In that setting I excelled so everyone thought I would go on to great things.
Once I faced the ignorance and discrimination of the real world it turned into a real nightmare!:stomp:
 
No, but I got **** on quite frequently. I had my group of friends so I can't complain too much. I used to be fat, and was awkward. Physical bullying did not happen too much because I was bigger than most people. It was mostly teasing about weight or just outright shunning. Sometimes I fought back, sometimes I didn't. Looking back on it, I guess it was all kind of silly, but at the time it was hell.
 
I've struggled with self-esteem too, to the point where sometimes I think it colors my relationships with other girls. Boys I don't seem to have as much of an issue with but...maybe normal girls tend to socialize in a way that I just can't figure out. I wonder if we start to believe the lies people tell us when we're told them often enough?
I have more difficulty socializing with girls as well. The way they socialize with each other just doesn't come naturally to me. Well, I can say the same of neurotypical boys, but it's worse with girls.

My parents expected me to be successful in life because I'm studious and I've always gotten good grades in school. Their definition of success is a college education, a career, and a stable income. I'm not sure if that will happen. College starts on Friday. We'll see how things go. I may not be able to handle four years of socialization and group work.
 
I have more difficulty socializing with girls as well. The way they socialize with each other just doesn't come naturally to me. Well, I can say the same of neurotypical boys, but it's worse with girls.

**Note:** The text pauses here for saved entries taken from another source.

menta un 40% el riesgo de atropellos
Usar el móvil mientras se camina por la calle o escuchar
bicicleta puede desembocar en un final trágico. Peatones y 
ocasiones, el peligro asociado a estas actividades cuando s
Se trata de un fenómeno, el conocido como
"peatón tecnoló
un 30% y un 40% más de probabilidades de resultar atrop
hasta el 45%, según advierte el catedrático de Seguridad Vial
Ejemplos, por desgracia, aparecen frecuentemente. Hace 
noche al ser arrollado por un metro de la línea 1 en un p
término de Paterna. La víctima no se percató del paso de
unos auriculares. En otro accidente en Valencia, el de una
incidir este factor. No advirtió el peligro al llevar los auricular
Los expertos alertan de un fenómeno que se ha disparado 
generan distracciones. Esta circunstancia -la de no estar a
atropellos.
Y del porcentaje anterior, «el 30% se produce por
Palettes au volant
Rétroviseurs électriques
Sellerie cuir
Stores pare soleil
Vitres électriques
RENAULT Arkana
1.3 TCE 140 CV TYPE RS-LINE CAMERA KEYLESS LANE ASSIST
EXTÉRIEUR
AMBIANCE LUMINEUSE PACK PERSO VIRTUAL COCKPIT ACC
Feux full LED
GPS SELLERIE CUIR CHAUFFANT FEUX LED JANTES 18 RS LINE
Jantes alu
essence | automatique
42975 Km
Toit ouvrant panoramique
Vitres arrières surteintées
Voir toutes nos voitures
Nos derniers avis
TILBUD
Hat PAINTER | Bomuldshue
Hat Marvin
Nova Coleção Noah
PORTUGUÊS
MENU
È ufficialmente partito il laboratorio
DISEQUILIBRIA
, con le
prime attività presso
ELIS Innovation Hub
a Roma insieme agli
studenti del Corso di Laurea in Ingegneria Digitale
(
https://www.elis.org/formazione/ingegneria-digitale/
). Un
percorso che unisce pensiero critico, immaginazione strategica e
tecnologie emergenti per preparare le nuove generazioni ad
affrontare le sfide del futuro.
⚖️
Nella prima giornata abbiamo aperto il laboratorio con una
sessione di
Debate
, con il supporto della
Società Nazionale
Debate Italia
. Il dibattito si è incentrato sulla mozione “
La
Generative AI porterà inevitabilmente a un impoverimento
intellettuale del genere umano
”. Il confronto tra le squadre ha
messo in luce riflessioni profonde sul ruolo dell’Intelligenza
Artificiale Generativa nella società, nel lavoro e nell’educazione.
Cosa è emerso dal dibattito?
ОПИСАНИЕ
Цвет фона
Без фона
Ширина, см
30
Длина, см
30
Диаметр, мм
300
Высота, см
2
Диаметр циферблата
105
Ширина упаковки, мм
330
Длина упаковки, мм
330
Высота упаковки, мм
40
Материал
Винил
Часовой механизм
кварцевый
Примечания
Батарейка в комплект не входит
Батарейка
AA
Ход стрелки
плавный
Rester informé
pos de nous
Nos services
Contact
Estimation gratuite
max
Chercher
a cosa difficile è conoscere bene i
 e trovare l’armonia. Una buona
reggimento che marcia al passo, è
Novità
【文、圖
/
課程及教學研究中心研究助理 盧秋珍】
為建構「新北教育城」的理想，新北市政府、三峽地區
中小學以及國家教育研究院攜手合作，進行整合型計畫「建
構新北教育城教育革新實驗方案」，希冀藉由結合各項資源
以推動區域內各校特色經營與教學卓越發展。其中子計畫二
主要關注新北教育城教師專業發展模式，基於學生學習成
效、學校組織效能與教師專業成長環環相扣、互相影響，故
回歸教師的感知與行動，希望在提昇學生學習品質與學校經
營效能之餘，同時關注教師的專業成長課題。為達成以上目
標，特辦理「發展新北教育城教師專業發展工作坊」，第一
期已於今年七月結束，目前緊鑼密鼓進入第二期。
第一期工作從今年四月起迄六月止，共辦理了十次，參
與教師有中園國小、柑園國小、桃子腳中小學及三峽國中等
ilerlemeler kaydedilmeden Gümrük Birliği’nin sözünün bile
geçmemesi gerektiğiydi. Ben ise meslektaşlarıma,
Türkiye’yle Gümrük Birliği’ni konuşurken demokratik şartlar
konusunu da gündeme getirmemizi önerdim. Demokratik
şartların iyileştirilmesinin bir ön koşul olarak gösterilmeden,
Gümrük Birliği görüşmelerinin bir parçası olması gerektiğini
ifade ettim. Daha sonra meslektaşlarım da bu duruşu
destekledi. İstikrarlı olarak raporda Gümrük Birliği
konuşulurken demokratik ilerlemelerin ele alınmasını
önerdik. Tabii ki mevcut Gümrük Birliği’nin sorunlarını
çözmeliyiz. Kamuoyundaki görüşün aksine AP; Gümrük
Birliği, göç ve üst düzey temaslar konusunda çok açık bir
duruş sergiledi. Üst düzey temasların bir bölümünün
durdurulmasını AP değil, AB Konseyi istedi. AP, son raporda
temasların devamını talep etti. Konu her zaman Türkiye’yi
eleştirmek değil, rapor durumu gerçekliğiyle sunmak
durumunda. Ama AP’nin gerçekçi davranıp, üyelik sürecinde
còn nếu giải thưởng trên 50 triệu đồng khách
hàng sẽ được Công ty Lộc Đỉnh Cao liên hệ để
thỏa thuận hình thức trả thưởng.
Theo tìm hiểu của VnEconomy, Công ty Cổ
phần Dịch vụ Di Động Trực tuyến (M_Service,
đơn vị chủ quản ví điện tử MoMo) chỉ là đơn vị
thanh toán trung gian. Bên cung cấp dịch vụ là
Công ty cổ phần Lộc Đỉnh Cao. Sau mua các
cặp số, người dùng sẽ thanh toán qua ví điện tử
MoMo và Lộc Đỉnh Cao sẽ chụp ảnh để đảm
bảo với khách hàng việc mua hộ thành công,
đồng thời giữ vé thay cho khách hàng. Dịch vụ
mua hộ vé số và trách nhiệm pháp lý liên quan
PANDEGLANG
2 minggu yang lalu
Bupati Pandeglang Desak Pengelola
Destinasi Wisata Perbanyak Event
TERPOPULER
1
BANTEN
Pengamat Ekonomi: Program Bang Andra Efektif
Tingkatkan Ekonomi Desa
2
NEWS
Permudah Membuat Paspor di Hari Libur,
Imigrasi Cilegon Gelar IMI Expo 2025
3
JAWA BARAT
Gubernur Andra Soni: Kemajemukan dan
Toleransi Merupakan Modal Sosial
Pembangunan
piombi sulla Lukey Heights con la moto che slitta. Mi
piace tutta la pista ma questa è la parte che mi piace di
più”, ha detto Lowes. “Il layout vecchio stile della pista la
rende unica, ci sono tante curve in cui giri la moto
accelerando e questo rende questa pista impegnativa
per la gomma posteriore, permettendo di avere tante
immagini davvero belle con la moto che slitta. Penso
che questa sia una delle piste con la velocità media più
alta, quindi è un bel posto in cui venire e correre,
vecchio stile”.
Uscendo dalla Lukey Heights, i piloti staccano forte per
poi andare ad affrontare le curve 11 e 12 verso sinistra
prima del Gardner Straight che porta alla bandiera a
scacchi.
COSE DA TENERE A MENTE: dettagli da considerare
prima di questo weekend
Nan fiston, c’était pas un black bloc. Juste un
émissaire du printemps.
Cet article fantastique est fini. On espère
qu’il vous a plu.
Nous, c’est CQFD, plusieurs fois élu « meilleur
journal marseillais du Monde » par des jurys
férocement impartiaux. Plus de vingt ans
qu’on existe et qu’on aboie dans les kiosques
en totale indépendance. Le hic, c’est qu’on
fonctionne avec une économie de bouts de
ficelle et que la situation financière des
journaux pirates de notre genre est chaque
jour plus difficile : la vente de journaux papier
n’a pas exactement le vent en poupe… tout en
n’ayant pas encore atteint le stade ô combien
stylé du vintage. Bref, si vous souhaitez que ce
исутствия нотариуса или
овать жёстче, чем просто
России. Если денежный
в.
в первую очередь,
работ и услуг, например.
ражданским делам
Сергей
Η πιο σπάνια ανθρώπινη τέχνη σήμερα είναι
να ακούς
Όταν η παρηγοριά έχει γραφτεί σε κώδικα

My parents expected me to be successful in life because I'm studious and I've always gotten good grades in school. Their definition of success is a college education, a career, and a stable income. I'm not sure if that will happen. College starts on Friday. We'll see how things go. I may not be able to handle four years of socialization and group work.
Yes I see your point. I found that if I loved the topic enough I managed to get through college by not really socializing I just did group projects when necessary taking control. I don't know if I will ever be what my mom expects in terms of getting a job other than at a grocery store and in my field. I don't know if I will ever be able to be alone. I think that we do sometimes start to believe what other people think of us instead of relying on our own instincts. Take it slow. Maximize the time for breaks.
 
I have more difficulty socializing with girls as well. The way they socialize with each other just doesn't come naturally to me. Well, I can say the same of neurotypical boys, but it's worse with girls.

My parents expected me to be successful in life because I'm studious and I've always gotten good grades in school. Their definition of success is a college education, a career, and a stable income. I'm not sure if that will happen. College starts on Friday. We'll see how things go. I may not be able to handle four years of socialization and group work.

There is no rule that says you must finish in four years although it is nice. Sometimes taking a year off or taking lighter loads is the right thing to do. I took lighter loads some semesters and made it up in summer school.